### TEXTO EXTRAÍDO
┄┄┄┄┄┄┄┄┄┄

Já as empresas, por muitos anos pareciam traçar rumos próprios, interferindo o mínimo possível com o setor governamental, até por questões de impostos e exigências de funcionamento que por vezes representavam despesas adicionais. Também parecia comum a desconfiança dos empresários em relação ao terceiro setor, pois as ONGs sérias comumente se perdiam em meio às muitas de qualidade duvidosa. Mas, aos poucos empresas comprometidas em contribuir para um mundo melhor apareceram e, cada vez mais, emergem com compromissos palpáveis e consistentes que demonstram sua responsabilidade socioambiental. Muitas criaram dentro de suas próprias empresas fundações ou instituições de apoio a projetos. Na área ambiental uma pioneira foi a Fundação O Boticário de Proteção à Natureza, que há 15 anos apóia projetos de conservação ambiental em todo o território nacional.
Cabe ressaltar o papel estimulante de dois estrangeiros ao influenciar positivamente o mundo empresarial e o das ONGs no Brasil. O primeiro chama-se Stephan Schmidheiny, criador da AVINA, organização que apóia 193 líderes parceiros com projetos nas áreas socioambientais no País. Schmidheiny tem um passado comparável ao Rei Midas, pois sua facilidade em criar riquezas é inegável e as empresas de sua família tornaram-se impérios, apesar de sua coragem em descontinuar produtos nocivos ao meio ambiente. Aos trinta e poucos anos, este Suíço era responsável por mega patrimônios particulares, mas seu brilho maior ainda estava por vir. Fundou a AVINA em 1994, para compartilhar sua riqueza com aqueles que considera empenhados em mudar o mundo para melhor. Escolheu a América Latina como região para seu envolvimento e criou mecanismos de integração entre o mundo das ONGs e o empresarial, na certeza de que um se enriquece com o outro, rendendo resultados muito além de conquistas materiais. Seu status de executivo bem sucedido abre portas para diálogos com o empresariado brasileiro, o que propicia trocas estimulantes com quem comung a de posturas éticas e solidárias.
Um companheiro seu, o Norte-Americano Bill Drayton, há 25 anos atrás criou uma fundação chamada Ashoka. Convencido de que são empreendedores socioambientais os responsáveis pelas transformações do mundo, a Ashoka oferece bolsas aos líderes que cuidadosamente identifica, para que possam se dedicar integralmente à realização de seus sonhos, sempre beneficiando a coletividade. A Ashoka está em 52 países e só no Brasil apóia 238 ’fellows’, ou líderes, que desempenham papéis de grande relevância nas áreas de educação, discriminação racial, gênero, saúde e meio ambiente.

┄┄┄┄┄┄┄┄┄┄

Itens do conjunto de dados:
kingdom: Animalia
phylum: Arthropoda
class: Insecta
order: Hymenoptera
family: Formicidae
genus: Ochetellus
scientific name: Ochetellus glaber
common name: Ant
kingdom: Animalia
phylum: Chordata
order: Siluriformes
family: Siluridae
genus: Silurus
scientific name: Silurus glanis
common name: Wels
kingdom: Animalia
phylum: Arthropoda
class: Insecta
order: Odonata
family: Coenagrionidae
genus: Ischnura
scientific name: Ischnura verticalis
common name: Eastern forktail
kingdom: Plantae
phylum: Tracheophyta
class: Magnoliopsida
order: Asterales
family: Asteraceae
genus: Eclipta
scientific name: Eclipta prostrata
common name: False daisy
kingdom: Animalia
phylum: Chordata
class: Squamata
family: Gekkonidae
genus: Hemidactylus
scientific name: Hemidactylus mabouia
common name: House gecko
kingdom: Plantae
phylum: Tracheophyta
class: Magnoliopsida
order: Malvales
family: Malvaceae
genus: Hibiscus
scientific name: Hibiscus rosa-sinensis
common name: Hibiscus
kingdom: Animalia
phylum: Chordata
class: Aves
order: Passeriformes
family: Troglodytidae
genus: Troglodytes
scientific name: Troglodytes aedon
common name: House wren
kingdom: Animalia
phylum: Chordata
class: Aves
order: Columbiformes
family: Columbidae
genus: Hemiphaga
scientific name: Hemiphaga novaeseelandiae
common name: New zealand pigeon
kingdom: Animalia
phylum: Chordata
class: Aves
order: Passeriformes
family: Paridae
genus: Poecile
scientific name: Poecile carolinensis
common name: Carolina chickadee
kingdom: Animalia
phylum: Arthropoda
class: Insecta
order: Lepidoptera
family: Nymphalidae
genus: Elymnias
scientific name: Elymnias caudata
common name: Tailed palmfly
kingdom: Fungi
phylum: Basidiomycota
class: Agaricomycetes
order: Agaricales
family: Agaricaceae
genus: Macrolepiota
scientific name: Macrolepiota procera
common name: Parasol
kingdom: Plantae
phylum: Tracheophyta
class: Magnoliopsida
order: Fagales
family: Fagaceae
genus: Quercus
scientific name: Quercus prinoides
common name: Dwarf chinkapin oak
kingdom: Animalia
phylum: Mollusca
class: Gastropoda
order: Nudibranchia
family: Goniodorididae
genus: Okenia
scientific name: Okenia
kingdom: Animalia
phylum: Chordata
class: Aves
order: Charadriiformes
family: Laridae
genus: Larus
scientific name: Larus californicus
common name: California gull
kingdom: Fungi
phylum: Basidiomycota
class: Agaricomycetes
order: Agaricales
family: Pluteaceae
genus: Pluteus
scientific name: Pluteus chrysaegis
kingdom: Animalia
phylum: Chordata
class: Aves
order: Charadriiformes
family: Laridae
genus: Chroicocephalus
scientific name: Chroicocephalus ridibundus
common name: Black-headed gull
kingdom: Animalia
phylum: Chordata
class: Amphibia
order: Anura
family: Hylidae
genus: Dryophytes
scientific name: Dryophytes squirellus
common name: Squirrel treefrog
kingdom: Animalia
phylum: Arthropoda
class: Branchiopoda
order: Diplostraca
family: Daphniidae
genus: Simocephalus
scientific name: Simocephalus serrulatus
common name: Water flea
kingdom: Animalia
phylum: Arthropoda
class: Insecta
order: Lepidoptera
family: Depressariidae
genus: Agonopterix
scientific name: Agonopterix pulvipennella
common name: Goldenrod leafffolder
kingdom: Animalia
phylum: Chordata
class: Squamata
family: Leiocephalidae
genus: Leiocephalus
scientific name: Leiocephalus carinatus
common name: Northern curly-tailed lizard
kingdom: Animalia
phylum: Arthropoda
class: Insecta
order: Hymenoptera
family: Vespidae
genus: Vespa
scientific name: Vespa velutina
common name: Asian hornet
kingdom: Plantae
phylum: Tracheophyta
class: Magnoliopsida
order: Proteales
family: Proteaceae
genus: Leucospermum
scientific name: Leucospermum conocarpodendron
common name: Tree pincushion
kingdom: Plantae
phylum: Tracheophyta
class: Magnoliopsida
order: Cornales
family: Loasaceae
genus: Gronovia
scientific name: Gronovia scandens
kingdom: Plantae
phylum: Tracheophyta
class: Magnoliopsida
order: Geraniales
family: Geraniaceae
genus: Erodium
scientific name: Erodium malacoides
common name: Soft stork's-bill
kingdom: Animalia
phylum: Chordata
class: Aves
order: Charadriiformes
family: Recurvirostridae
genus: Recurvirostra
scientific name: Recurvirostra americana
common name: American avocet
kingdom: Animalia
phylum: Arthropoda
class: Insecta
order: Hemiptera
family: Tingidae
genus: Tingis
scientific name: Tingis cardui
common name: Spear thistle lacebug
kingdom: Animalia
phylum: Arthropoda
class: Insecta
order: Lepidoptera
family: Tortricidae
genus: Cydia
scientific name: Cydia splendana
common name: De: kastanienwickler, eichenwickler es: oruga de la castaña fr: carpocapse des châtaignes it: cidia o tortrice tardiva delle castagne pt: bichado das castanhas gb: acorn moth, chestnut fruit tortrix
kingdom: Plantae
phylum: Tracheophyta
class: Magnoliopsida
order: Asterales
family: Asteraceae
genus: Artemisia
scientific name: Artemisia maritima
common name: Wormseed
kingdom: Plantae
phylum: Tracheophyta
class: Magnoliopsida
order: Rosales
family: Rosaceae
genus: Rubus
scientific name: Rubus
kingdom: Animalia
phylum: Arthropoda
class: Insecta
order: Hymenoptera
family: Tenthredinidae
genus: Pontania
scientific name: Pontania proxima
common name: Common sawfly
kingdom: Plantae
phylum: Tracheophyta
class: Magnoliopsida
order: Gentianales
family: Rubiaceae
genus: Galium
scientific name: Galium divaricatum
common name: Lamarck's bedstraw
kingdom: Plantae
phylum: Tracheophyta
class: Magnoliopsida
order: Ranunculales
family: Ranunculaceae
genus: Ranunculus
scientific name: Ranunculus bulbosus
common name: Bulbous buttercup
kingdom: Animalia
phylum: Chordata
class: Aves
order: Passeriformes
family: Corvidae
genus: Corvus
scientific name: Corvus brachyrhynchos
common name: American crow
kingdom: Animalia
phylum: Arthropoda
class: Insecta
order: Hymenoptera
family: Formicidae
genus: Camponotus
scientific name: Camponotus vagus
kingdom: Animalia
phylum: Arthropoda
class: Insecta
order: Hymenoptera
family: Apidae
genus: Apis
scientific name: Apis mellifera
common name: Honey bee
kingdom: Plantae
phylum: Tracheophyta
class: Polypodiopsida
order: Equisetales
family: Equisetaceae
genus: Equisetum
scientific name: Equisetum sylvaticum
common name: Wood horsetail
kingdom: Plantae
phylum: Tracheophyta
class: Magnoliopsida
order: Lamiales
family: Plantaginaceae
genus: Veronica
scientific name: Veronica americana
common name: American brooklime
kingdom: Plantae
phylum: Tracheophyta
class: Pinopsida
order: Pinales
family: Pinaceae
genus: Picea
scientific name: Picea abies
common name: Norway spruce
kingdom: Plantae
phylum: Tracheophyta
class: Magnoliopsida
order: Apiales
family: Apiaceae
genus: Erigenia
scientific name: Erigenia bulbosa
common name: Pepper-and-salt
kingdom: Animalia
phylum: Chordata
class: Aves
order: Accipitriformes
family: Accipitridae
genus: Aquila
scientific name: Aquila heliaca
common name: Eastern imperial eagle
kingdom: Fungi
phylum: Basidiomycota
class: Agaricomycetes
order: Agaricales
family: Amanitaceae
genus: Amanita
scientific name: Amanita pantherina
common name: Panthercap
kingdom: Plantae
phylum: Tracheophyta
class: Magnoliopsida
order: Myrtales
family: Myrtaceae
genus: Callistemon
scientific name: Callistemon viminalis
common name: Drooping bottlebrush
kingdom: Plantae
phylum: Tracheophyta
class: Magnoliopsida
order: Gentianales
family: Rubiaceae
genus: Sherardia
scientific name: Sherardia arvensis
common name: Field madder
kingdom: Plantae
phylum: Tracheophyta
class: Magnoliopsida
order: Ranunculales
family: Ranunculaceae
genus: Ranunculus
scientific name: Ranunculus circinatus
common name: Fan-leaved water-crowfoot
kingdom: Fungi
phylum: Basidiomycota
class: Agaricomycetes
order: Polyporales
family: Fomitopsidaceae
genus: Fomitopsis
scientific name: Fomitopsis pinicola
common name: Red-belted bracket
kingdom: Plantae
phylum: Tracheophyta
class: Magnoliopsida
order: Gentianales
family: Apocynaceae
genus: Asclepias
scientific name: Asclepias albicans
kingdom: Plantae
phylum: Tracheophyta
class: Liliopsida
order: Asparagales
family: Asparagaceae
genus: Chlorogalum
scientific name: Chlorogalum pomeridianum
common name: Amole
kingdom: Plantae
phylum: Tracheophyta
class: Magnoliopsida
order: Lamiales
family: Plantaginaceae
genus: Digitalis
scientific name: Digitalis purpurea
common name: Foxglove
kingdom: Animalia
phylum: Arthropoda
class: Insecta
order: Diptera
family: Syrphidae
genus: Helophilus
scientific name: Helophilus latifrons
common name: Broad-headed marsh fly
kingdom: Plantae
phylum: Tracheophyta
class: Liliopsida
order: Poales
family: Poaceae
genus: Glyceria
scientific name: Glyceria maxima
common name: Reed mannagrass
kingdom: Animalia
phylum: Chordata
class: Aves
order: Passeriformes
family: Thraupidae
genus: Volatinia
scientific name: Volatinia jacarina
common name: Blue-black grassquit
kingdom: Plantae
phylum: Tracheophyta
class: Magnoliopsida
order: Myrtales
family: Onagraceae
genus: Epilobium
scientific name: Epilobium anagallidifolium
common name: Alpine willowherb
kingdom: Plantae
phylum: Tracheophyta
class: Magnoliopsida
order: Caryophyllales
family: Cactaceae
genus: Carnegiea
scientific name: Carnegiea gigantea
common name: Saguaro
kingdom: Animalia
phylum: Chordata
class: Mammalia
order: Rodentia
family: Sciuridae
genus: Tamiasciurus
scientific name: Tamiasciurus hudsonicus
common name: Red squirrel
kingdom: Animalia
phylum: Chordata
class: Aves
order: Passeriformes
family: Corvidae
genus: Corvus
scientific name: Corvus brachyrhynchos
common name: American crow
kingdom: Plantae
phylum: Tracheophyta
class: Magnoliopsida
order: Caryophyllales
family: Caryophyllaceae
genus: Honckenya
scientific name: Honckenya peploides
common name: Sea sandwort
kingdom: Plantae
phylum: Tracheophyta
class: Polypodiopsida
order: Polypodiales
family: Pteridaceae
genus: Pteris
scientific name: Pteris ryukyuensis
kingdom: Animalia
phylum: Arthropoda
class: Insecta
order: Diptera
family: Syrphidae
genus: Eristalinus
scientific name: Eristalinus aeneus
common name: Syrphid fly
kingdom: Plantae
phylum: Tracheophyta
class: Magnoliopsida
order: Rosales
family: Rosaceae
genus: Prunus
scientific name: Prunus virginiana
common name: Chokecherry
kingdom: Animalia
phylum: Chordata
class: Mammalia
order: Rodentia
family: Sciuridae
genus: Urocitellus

┄┄┄┄┄┄┄┄┄┄

### TAREFAS PROPOSTAS
- 1) Verta para o inglês esta frase do texto extraído: "Um companheiro seu, o Norte-Americano Bill Drayton, há 25 anos atrás criou uma fundação chamada Ashoka."
- 2) Resuma o texto extraído em duas frases.

### RESPOSTAS DADAS
- 1) A companion of his, the American Bill Drayton, created a foundation called Ashoka 25 years ago.

- 2) Por muitos anos, as empresas interferiram o mínimo possível no setor governamental e desconfiaram do terceiro setor, mas aos poucos surgiram empresas comprometidas com a responsabilidade socioambiental, muitas delas com fundações próprias, como a Fundação O Boticário de Proteção à Natureza. Dois estrangeiros influenciaram positivamente empresas e ONGs no Brasil: o suíço Stephan Schmidheiny, que fundou a AVINA em 1994 e criou mecanismos de integração entre o mundo das ONGs e o empresarial, e o norte-americano Bill Drayton, criador da Ashoka, que oferece bolsas a líderes socioambientais e apoia 238 deles no Brasil.